[Passage for review — start]

I think the reasons for making the choice are up to the individual. Time is an issue for some people. And one important thing to remember is that there is no assurance that going the traditional route is going to result in your book being bought by a publisher. You can spend a lot of time waiting for responses from agents and publishers only to have that response be 'no'. 

Again, this is a choice for each writer to make based on their own wants and needs. I'm not trying to convince anyone which way to go.


----------



## Kyle R

Waiting to hear back from agents and/or publications sure does suck.

I'm still trying the traditional route, though. My plan is to query agents and then work on writing my next book while my queries are out there, floating in the cyber slush-piles.

This is what I've been doing with my short stories (submitting, then working on new stories while I wait to hear back).

At any given time I have multiple stories out for consideration, and I'm working on more in the meantime. This seems to be what many of the authors I read recommend. "Don't just write one story and hope to make it on that," they seem to say. "Write dozens."

[Passage for review — finish]
[Extracted material — start]

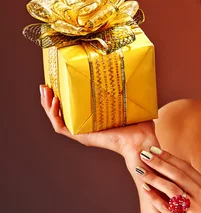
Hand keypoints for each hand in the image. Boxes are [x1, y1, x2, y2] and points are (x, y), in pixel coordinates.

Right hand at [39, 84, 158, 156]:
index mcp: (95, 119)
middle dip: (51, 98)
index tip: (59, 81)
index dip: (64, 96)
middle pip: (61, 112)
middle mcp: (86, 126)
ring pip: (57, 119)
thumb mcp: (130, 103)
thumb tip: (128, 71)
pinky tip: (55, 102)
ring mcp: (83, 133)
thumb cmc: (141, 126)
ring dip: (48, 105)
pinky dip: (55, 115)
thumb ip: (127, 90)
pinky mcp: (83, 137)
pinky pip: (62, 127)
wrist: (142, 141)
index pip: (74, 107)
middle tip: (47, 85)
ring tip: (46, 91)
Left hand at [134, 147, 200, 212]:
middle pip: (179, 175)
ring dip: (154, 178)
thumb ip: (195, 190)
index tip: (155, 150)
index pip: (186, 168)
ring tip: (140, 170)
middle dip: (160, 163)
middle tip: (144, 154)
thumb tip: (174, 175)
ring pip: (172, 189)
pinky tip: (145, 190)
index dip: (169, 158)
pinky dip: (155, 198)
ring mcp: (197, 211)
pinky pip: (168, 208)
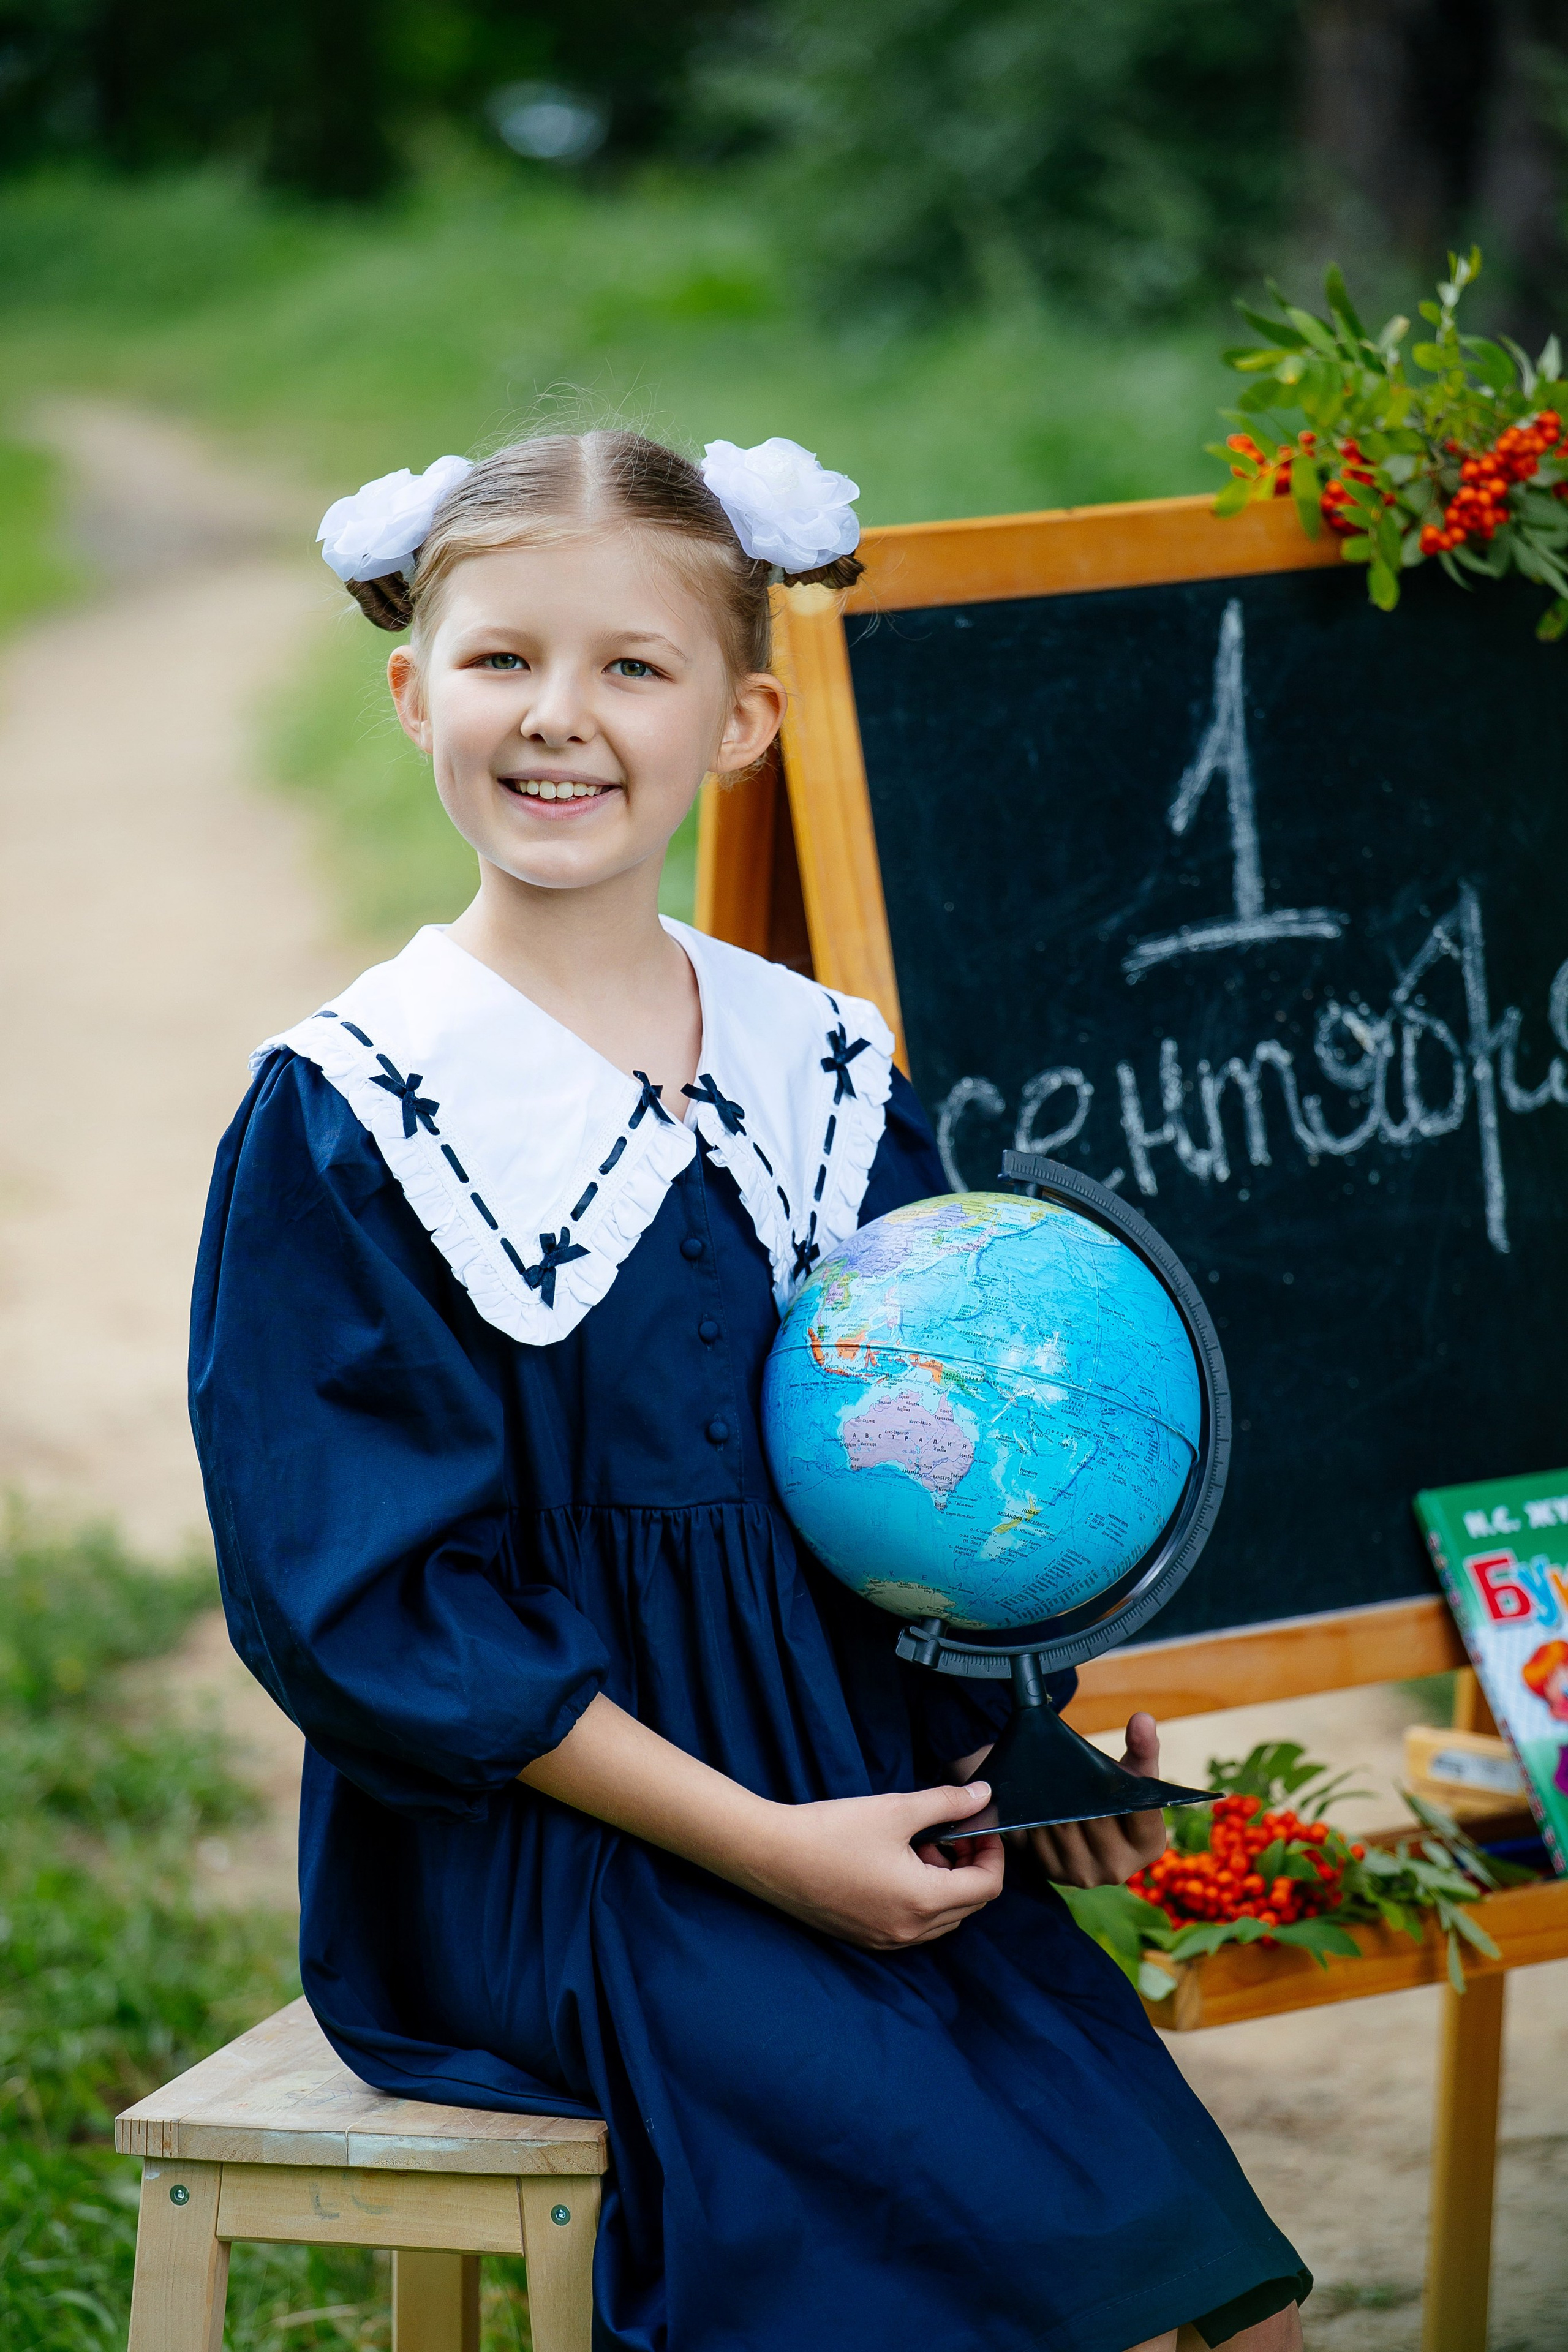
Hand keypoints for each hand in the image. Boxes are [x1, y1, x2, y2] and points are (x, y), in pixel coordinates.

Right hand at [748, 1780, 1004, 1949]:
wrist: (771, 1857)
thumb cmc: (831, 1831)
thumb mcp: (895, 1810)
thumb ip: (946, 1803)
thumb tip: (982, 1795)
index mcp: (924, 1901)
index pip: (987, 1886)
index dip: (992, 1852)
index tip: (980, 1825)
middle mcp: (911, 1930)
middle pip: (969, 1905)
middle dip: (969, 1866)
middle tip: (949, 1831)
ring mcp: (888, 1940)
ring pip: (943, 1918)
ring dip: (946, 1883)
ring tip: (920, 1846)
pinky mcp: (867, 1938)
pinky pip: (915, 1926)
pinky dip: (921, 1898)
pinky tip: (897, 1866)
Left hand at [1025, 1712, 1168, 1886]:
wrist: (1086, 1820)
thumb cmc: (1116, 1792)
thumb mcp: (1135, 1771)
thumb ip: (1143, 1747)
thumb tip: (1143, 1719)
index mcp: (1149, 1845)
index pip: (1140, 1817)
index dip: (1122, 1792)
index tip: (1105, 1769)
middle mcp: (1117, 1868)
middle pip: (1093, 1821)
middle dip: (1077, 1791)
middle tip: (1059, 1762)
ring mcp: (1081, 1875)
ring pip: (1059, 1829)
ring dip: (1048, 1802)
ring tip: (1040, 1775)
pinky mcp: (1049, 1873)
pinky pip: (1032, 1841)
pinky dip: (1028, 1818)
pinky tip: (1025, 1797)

[Extracted material — finish]
[Extracted material — start]

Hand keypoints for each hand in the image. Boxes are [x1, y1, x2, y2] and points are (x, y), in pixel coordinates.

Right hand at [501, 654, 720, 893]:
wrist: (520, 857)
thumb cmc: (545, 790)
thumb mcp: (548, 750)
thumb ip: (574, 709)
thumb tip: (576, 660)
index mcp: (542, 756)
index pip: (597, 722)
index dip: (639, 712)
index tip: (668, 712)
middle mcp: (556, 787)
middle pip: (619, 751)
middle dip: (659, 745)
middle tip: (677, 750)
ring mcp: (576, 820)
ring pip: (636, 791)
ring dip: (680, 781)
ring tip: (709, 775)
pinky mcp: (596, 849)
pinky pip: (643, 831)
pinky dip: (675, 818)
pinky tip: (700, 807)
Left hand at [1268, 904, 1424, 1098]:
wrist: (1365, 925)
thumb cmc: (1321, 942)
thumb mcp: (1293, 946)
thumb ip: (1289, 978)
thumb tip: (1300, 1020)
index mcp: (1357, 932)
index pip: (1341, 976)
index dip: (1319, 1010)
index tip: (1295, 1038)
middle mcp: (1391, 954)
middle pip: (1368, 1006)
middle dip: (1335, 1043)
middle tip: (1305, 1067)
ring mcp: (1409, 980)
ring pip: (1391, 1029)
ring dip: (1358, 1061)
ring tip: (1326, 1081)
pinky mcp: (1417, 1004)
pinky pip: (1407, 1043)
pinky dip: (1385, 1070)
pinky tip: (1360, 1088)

[Extracted material — finish]
[Extracted material — start]

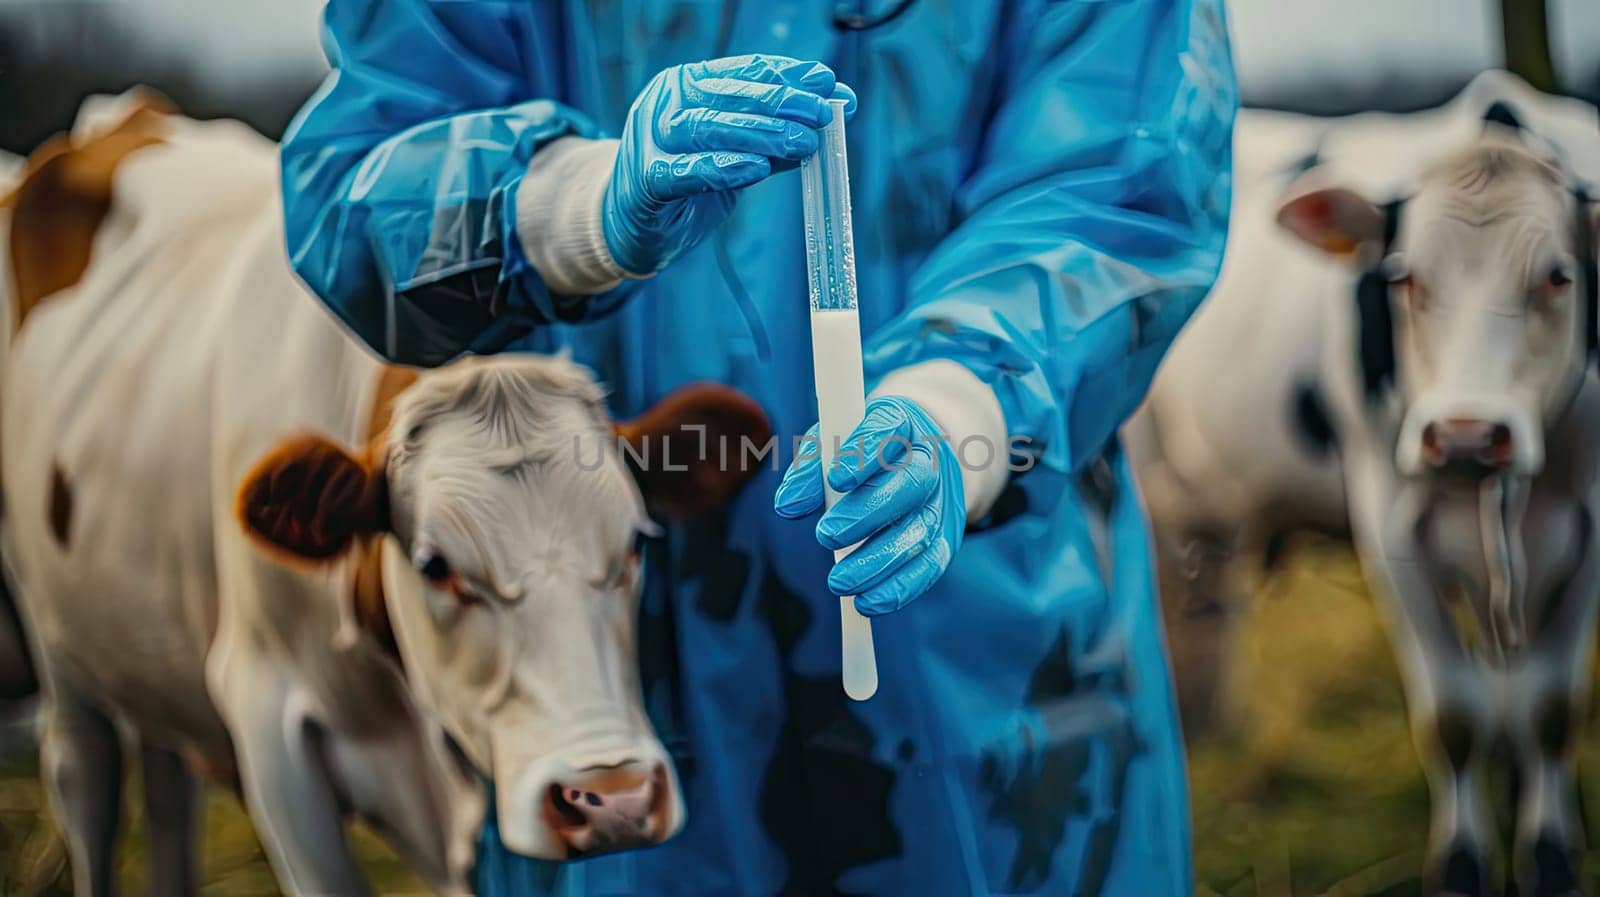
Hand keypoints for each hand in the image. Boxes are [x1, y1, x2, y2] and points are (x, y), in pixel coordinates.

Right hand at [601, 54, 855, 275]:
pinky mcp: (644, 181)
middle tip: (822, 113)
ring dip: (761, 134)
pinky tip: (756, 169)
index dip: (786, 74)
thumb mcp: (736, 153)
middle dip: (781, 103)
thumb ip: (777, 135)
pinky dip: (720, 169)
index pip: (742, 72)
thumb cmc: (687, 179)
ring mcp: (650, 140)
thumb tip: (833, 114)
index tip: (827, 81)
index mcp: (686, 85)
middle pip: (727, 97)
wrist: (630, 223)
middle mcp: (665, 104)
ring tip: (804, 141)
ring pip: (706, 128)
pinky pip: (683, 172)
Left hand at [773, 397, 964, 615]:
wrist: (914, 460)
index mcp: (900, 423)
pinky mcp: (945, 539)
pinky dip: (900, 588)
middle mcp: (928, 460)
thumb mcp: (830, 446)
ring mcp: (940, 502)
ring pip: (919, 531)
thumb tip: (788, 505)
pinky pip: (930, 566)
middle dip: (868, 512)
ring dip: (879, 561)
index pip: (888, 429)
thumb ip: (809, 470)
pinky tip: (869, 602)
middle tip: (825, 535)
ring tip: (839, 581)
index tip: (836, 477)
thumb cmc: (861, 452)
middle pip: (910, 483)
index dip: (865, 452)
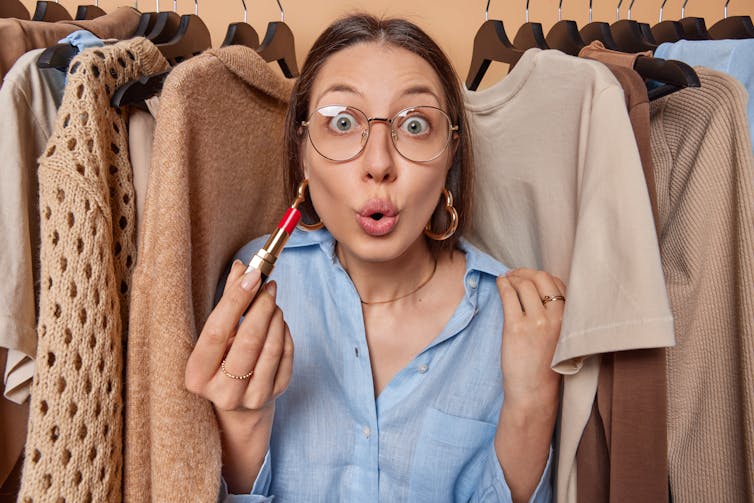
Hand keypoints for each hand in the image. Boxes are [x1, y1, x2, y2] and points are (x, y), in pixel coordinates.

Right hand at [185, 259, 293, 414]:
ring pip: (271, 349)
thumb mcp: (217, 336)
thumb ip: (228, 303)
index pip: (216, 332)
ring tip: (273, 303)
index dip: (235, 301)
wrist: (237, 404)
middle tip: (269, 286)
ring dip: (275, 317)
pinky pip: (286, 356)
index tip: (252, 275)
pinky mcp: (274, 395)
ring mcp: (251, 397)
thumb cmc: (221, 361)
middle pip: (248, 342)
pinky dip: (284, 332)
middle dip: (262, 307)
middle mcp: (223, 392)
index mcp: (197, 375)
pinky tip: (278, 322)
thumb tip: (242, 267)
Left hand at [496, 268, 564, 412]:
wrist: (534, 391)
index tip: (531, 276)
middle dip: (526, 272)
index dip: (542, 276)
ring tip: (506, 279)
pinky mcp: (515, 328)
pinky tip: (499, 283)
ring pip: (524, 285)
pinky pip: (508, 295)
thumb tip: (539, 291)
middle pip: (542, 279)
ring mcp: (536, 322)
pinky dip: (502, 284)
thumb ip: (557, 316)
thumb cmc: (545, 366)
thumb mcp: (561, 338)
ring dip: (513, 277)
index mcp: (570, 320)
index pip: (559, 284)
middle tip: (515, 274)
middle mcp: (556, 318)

[Extracted material — finish]

Parts of the exercise:
(1) According to the publishing discussion above, what does Kyle R plan to work on while queries to agents are out?
(2) For each statement, say whether it agrees with the publishing discussion above, and quote the words of the discussion that decide it.
(a) The first writer says the traditional route guarantees that a publisher will buy the book.
(b) The first writer is trying to persuade readers to take one particular route.
(c) Kyle R has several stories out for consideration at the same time.

Answers to the exercises:
(1) Writing the next book.

(2)
(a) No: "there is no assurance that going the traditional route is going to result in your book being bought by a publisher."
(b) No: "I'm not trying to convince anyone which way to go."
(c) Yes: "At any given time I have multiple stories out for consideration"